What type of potatoes should I use for this recipe?
You can use any type of potato you like, but high-starch potatoes like Russet or Idaho work well for this recipe. They'll help to thicken the chowder and add a nice texture.
Can I add other ingredients to the chowder?
Yes, you can add other ingredients to the chowder to suit your taste. Some ideas include diced bell peppers, chopped fresh herbs, or cooked sausage or bacon.

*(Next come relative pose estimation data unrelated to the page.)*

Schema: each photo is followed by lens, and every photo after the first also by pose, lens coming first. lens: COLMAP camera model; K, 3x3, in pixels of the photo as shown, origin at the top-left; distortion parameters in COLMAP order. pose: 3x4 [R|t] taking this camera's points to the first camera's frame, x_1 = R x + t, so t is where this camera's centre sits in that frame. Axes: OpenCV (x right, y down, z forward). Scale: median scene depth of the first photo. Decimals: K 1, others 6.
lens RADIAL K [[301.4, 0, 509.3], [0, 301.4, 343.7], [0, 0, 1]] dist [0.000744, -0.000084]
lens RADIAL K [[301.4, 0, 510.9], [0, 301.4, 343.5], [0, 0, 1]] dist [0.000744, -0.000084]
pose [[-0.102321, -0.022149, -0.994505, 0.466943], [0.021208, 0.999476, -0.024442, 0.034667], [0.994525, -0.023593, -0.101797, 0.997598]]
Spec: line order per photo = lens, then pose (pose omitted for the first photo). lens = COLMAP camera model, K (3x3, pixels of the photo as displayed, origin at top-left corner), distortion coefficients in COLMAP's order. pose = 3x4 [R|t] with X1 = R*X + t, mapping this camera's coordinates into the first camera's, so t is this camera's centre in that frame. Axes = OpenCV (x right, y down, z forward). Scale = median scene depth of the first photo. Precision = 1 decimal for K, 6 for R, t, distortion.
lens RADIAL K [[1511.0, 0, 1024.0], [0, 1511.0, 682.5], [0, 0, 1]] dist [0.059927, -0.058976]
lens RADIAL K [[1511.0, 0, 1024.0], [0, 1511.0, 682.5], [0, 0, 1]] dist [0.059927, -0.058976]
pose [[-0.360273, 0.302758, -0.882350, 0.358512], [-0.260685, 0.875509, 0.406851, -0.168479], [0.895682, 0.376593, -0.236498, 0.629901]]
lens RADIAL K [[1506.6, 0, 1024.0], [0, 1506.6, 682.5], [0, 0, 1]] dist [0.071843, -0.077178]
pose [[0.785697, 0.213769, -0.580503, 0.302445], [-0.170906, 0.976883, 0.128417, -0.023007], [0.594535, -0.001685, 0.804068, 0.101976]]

How do I reheat the chowder?
To reheat the chowder, simply warm it over low heat, stirring occasionally, until it's warmed through. You can also add a little extra cream or broth if it seems too thick.
Can I freeze the chowder?
Yes, you can freeze the chowder for up to 3 months. Simply cool it to room temperature, then transfer it to an airtight container or freezer bag and store it in the freezer.

Ingredients
- 2 lbs (1 kg) fresh clams, scrubbed and rinsed
- 6 slices of smoky bacon, diced
- 2 medium onions, diced
- 3 cloves of garlic, minced
- 2 medium potatoes, peeled and diced
- 1/2 cup (120 ml) all-purpose flour
- 2 cups (475 ml) chicken broth
- 1 cup (240 ml) heavy cream
- 2 tbsp (30 g) unsalted butter
- Salt and pepper to taste
Instructions
- Rinse the clams under cold water, scrubbing them clean with a brush to remove any grit or sand.
- In a large heavy pot or Dutch oven, cook the diced bacon over medium heat until it's crispy and golden brown, stirring occasionally.
- Remove the bacon from the pot with a slotted spoon and set it aside on a paper towel-lined plate. Leave the grease in the pot.
- Add the diced onions to the pot and cook until they're softened and translucent, stirring occasionally.
- Add the minced garlic to the pot and cook for 1-2 minutes, stirring constantly, until it's fragrant and lightly browned.
- Add the diced potatoes to the pot and cook for 5-7 minutes, stirring occasionally, until they're tender and lightly browned.
- Sprinkle the flour over the potatoes and cook for 1-2 minutes, stirring constantly, until it's lightly browned and has a nutty aroma.
- Gradually add the chicken broth to the pot, whisking constantly to avoid lumps, and bring the mixture to a boil.
- Reduce the heat to low and simmer the chowder for 10-15 minutes, stirring occasionally, until the potatoes are tender and the liquid has thickened.
- Add the cooked bacon, clams, and heavy cream to the pot, stirring gently to combine.
- Cook the chowder for an additional 2-3 minutes, stirring occasionally, until the clams are opened and the cream has heated through.
- Season the chowder with salt and pepper to taste, then serve it hot, garnished with chopped fresh herbs or a sprinkle of paprika.